**Selected passage**
Air pollution is an important risk factor for respiratory infections. One of the main components of air pollution is particulate matter (PM), a mixture of solid particles and liquid droplets suspended in the air. Acute respiratory infections are one of the leading causes of death worldwide, therefore, it is critical to understand the mechanism by which PM increases the risk of infections (1).
PM air pollution increases the risk of respiratory infections
There are several proposed mechanisms by which PM can increase respiratory infections. First PM can serve as a carrier of bacteria (2). Once PM arrives into the airway lands on the airway surface liquid and can quickly adsorb and impair peptides and proteins responsible for the airway antimicrobial activity (3,4). Also, PM can decrease mucociliary transport (5), and dampen the expression of antimicrobial peptides such as defensins (6,7). Alveolar macrophages are also responsible for the clearance of particles. PM can inhibit the phagocytic ability of macrophages against pathogenic bacteria such as Pneumococcus pneumoniae (8). Furthermore, our group and Liu et al. observed that PM promotes bacterial growth of airway pathogens. One mechanism might involve iron in PM, serving as an important nutrient for bacterial growth (4,9).

**Data records**
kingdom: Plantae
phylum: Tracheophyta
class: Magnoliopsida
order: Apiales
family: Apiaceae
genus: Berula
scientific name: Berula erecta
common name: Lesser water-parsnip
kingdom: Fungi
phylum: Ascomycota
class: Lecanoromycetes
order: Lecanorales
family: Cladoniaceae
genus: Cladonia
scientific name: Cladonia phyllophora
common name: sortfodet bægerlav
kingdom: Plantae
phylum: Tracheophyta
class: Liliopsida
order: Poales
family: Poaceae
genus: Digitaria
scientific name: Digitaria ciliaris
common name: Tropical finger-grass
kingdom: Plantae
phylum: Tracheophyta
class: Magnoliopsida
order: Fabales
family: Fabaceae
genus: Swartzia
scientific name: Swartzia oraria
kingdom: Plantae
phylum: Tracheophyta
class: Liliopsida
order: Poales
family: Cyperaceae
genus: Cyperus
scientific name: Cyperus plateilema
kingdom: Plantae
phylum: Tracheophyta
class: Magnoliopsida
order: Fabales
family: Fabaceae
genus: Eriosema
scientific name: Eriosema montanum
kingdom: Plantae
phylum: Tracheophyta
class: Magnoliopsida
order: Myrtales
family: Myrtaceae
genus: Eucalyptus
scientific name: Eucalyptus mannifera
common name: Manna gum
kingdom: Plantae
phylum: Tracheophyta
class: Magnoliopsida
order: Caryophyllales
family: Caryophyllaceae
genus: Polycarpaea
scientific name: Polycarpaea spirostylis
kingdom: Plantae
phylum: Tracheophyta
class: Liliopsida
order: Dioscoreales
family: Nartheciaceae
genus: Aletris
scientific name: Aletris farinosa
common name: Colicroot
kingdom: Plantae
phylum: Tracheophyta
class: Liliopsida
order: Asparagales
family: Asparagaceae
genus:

**Problem set**
**a)** In the passage on particulate matter and respiratory infections, what component of particulate matter is suggested to serve as an important nutrient for bacterial growth?
**b)** Summarize the passage on particulate matter and respiratory infections in two sentences.
**c)** Extend the passage on particulate matter and respiratory infections by one paragraph, beginning after its final sentence.

**Answer list**
**a)** Iron in particulate matter.

**b)** Particulate matter, a main component of air pollution, is an important risk factor for respiratory infections, which are among the leading causes of death worldwide. Proposed mechanisms include carrying bacteria, impairing antimicrobial peptides and proteins, decreasing mucociliary transport, inhibiting macrophage phagocytosis, and promoting bacterial growth, possibly through the iron it contains.

**c)**
Lung injury by disruption of the epithelial barriers by PM
PM is noxious to the lung causing acute lung injury by mechanisms independent of infection. For example, epidemiologic data showed that high PM exposure increased the risk of culture negative pneumonia (10). Potential mechanisms include: (I) PM is directly cytotoxic; (II) PM increases the number of airway inflammatory cells; (III) and PM increases airway inflammatory markers. Also, it has been proposed that endotoxin and transition metal are implicated in this process (11,12). However, one of the central hypothesis in PM induced lung injury is the production of reactive oxygen species (ROS) which result in oxidative stress and cell/tissue damage. The mechanisms by which PM causes oxidative stress are not completely understood but evidence support that generation of free radicals might come from the particle surface, release of transition metals from the particle such as iron that catalyzes Fenton-type reactions and generate hydroxyl radicals, and activation of inflammatory cells (13).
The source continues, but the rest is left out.